The next time they opened that cell door and Davey came through? It would be the very last. Oh, he would try, but unless he was extremely lucky, Davey would kill him, and slowly, too. Davey seemed to favor strangulation. Finn let the Changed boy practice on other Changed. Five, ten, fifteen minutes sometimes before Davey got tired and finally squeezed hard and long enough to end it. The very first time, Davey had kept poking the dead kid’s eyes. Like he couldn’t understand why the kid he’d just murdered wouldn’t get up and play.
God, just make it quick.
He felt the sob trying to work its way up his throat but swallowed it back.
Maybe this is punishment, but I only did what I thought was right, what I had to do.
“R-Rule.” His mouth was thick and sticky with gore. “Whwhat . . . are you g-going to d-do?”
“In Rule?” Finn clipped the radio onto his belt. “Oh, a little shock, a little awe. You know, the all-American stuff we’re so good at.”
“Why?” Peter swallowed, grimaced against the taste of dead girl. He worked up enough saliva to spit, but he had no strength and the foamy gobbet drooled onto his chin. “What have th-they done?”
“Peter.” Finn did him the favor of not smiling. “Of all people, you really have to ask? But don’t worry. I wouldn’t dream of leaving you behind. You’re coming with us, boy-o. I want your people to take a good, hard look. First, though, let’s get that nasty bite taken care of. Clean you up, get you fed, put some meat on those bones. Make you right as rain. New day, new dawn, new Earth.” Looping his hand through the carry handle of a knapsack, Finn dug around in a cargo trouser pocket and withdrew a set of jingling keys. He socked one into the lock. “I have a lot of respect for you. You’ve been through quite a trial, a journey to the dark center of the soul.”
Okay, yes, this guy was nuts. Peter tensed as the cell door opened on a scream of metal hinges. Mincing around the blood, the old man squatted on his haunches until they were eye to eye and just a few feet apart.
“They say every man has his breaking point. But I haven’t found yours, Peter—not yet,” Finn said. “You’re like the Ever-Ready Bunny that way. You just won’t quit. That’s admirable, boy-o. But maybe there’s a difference between what you do to yourself versus what is done
to
you. Maybe my hypothesis has been all wrong.”
“What . . .” Peter had to work up enough moisture to keep going. “What the hell are you t-talking about?”
“Well, I was thinking,” Finn said. His hand dipped into his knapsack and came up with a clear plastic bottle filled with water. The bottle must’ve been put in the snow to keep cold, because beads of condensation shuddered and then obeyed gravity, rolling down the plastic to drip over Finn’s fingers. “There is pressure from without—torture and environment and so on—and then there is the pressure that comes from within.”
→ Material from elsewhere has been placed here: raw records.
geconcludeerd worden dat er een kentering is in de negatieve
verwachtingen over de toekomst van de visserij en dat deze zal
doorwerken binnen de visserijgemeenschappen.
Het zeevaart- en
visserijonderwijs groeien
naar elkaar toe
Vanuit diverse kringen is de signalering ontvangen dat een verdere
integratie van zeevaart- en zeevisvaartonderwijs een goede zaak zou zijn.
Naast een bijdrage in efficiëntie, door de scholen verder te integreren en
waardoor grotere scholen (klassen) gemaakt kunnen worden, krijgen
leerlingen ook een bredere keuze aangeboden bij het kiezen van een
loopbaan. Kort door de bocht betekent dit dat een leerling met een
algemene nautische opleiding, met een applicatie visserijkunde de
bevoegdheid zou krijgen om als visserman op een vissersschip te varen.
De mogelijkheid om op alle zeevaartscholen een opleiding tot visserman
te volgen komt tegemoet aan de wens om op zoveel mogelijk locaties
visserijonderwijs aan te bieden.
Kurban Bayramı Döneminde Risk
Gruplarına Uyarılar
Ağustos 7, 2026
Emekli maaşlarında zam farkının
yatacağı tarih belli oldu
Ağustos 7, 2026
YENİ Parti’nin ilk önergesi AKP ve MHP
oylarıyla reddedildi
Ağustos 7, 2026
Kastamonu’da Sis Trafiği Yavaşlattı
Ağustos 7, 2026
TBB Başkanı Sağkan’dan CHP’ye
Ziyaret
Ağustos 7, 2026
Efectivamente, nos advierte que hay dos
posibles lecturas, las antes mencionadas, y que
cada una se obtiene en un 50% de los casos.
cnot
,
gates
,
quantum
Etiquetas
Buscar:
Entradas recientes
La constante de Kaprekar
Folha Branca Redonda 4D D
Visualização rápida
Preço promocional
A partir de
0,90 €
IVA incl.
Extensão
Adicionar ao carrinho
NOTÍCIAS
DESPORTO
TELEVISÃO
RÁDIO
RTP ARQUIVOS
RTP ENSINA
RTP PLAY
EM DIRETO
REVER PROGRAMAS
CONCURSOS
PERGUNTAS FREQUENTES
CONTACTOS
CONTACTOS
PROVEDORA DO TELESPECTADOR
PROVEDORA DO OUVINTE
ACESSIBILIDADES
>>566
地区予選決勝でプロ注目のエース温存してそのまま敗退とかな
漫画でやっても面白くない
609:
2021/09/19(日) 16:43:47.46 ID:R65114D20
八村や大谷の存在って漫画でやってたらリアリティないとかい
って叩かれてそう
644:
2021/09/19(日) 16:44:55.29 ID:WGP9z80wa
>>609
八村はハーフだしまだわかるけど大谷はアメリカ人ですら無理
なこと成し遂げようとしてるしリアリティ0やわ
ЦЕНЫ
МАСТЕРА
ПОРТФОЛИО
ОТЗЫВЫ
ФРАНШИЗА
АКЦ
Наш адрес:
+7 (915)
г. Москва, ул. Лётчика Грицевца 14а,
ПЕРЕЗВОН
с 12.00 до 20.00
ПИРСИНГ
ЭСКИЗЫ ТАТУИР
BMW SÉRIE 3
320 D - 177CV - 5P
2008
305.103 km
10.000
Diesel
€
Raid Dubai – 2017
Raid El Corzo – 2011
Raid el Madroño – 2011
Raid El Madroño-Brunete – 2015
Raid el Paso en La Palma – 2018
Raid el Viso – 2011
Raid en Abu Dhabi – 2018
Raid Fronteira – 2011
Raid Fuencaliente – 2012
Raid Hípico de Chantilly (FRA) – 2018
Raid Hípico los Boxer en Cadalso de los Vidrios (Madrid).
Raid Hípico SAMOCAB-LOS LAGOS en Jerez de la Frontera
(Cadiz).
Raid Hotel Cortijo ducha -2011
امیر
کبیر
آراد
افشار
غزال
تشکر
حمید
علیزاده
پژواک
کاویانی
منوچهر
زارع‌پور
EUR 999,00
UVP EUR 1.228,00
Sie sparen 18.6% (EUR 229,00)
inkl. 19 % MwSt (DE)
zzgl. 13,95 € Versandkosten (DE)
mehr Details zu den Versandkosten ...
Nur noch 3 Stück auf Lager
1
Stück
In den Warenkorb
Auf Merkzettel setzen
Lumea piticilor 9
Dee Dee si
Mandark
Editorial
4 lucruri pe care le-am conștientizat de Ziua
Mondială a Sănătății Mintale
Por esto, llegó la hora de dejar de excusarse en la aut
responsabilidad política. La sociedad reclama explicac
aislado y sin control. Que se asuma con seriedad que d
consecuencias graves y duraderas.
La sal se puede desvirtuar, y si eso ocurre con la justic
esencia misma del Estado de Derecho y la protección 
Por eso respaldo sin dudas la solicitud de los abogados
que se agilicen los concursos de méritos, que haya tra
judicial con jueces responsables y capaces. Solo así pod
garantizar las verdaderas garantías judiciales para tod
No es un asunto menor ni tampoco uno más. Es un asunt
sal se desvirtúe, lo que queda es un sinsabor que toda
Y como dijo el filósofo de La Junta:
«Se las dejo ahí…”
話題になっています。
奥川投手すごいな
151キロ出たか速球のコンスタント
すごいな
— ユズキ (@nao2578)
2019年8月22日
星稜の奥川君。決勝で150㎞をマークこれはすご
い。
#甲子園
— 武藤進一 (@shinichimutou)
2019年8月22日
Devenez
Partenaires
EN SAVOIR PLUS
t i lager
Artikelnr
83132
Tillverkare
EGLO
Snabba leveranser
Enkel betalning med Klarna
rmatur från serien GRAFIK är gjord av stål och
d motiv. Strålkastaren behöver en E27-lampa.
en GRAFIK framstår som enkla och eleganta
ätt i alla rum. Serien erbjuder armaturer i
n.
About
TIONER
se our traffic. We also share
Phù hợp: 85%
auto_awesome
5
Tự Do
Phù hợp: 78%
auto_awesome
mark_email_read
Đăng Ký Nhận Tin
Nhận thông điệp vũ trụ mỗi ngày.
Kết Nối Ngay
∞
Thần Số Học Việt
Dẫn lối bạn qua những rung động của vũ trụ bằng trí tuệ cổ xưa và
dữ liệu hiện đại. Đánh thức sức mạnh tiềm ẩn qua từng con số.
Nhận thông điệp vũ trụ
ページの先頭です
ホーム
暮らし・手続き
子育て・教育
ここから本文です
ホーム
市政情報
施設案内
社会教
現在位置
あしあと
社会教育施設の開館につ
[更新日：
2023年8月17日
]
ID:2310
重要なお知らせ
Peter barely heard. His gaze was riveted on those drops, Finn’s fingers, that small core of ice bobbing in all that cool water. The need for water was so great it took all his willpower not to grab Finn’s hand and lick the moisture from the old man’s flesh.
“I think I made a serious miscalculation in my initial hypothesis,” Finn said as his fingers worked the cap. “The will to survive exerts its own pressure. Right now, I’ve given you walls to push against, obstacles to overcome, someone to hate. What I neglected to consider was what might happen if those walls suddenly vanished.” Finn proffered the open bottle. “If there was no one left to hate except the self.”
He’s giving me water. There are no guards and Davey’s not here and he’s not going to kill me.
That was all he could think. The hot surge of gratitude, absurd and irrational, made him want to weep. He let Finn fit the bottle to his lips and hold the back of his neck as he drank, greedily, the icy water spilling around his mouth and down his neck and exploding into his empty stomach with such force that he moaned with the pain.
“Easy, boy-o, not too fast,” Finn murmured, almost lovingly. He didn’t take the bottle away, but kept talking as Peter gulped. “So I thought to myself: Finn, stop with the threats and the pressure. Making the boy fight for his life might not tell you what you want to know.”